AI agents excel at web tasks because they can read the DOM. But when you point that same agent at a mobile app, it hits a wall. There is no DOM to read. Some have tried to use computer vision, but it is slow, expensive, and flaky.
I built Agenteract to give mobile apps a "DOM" that agents can actually read.
Instead of taking screenshots, Agenteract instruments your app to "self-report" its view hierarchy through a secure local WebSocket. It serializes the UI into a token-efficient JSON tree.
On top of this, Agenteract provides a clean CLI that enables agents to interact with the app with minimal context overhead.
Here's a normal flow of using the CLI to interact with the app:
npx @agenteract/agents hierarchy your-app
Simplified response example: {
"status": "success",
"hierarchy": {
"name": "main(RootComponent)",
"children": [
{
"name": "ViewStuff",
"children": [
{ "name": "Text", "text": "Home" },
{
"name": "Pressable",
"testID": "test-button",
"children": [
{ "name": "Text", "text": "Simulate Target" }
]
}
]
}
]
},
"id": "296d657e-f5e8-49d1-a7ab-62815a"
___
Brief 1:
Pull out each line of the records that contains the string "shown".
Brief 2:
Continue the write-up on Agenteract, the tool that lets agents read mobile app interfaces, from the point where it stops.

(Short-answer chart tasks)
___
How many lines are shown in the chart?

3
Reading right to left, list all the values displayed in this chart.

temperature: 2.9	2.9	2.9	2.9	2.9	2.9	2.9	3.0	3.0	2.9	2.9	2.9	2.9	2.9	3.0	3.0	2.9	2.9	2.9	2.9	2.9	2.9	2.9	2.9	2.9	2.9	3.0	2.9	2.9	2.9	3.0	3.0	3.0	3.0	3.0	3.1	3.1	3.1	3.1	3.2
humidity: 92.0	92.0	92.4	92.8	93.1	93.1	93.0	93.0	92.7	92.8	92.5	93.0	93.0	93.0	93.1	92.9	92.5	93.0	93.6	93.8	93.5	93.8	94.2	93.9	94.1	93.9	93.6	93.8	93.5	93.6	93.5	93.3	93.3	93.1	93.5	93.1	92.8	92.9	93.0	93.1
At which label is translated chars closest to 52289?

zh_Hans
___
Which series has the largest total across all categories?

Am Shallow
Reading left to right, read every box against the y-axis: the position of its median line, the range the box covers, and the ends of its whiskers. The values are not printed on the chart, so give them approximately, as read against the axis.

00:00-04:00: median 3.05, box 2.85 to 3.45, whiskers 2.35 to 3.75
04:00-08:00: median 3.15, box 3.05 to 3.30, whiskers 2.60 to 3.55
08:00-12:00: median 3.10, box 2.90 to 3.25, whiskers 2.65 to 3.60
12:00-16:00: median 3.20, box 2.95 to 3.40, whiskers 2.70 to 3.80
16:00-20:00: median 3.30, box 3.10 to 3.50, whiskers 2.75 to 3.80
___
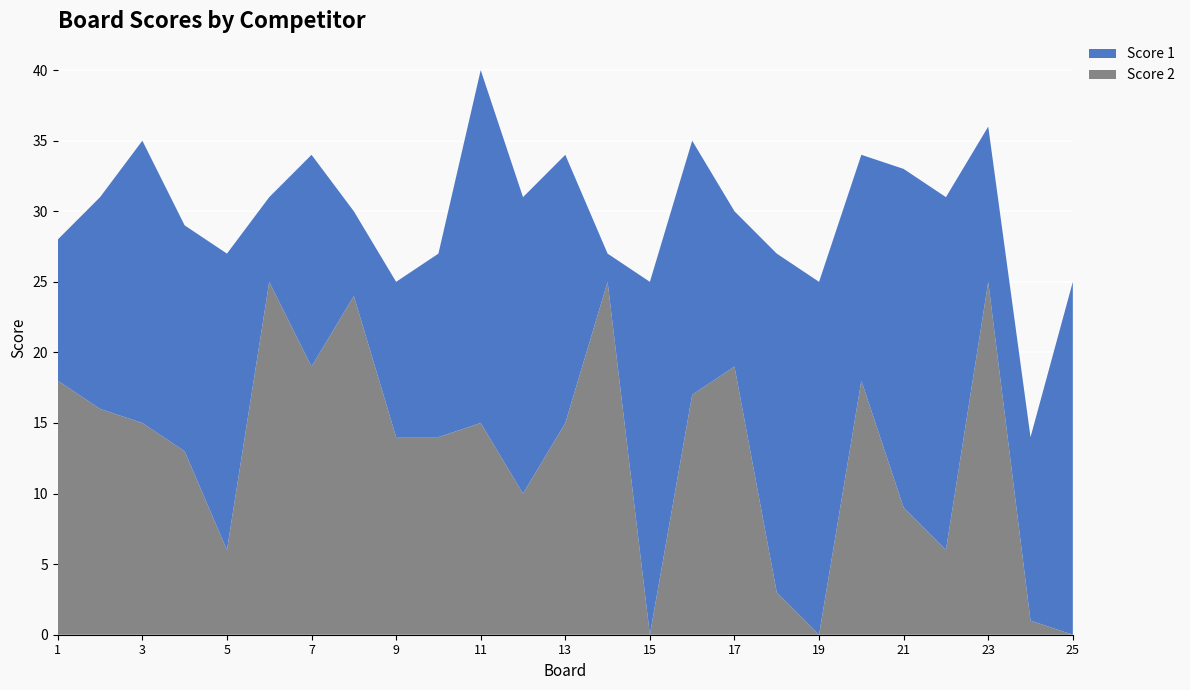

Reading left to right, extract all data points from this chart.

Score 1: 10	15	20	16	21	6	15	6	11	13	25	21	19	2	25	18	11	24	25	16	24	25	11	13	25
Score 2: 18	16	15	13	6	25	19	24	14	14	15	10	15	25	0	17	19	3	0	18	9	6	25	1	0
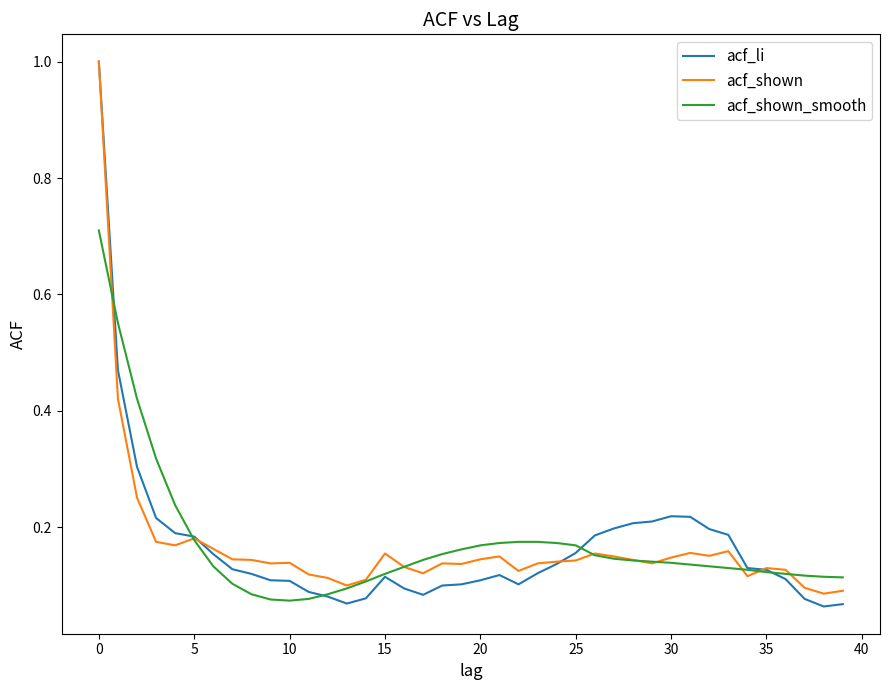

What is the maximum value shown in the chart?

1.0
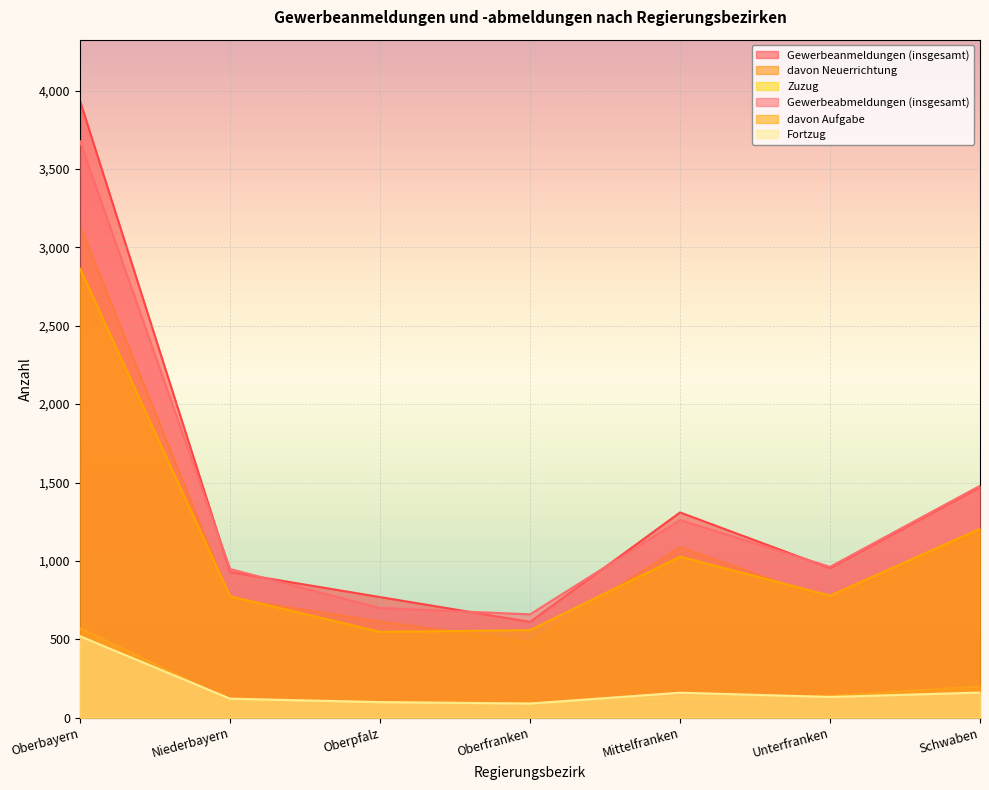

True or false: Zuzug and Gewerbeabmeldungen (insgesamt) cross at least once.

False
___
Exercise result 1:
How many lines are shown in the chart?
What is the maximum value shown in the chart?

Exercise result 2:
}
Then tapping the button: npx @agenteract/agents tap your-app test-button
If the interaction is successful, the agent receives: {"status":"success","message":"Tapped test-button"}
Alternatively, the agent could retrieve the view hierarchy again to see the updated state.We support the following actions: - tap - input - scroll - longPress - swipe - wait - log - cmd (send keystrokes to dev servers, eg reload)
Why not just use screenshots? * Speed: JSON is instant; processing screenshots takes seconds. * Cost: Text tokens are orders of magnitude cheaper than image tokens. * Reliability: Deterministic targeting means no hallucinated coordinates.
Supported Platforms: * React Native / Expo (via Fiber tree introspection) * Flutter (via Widget tree traversal) * Native iOS (Swift/UIKit/SwiftUI) * Native Android (Kotlin)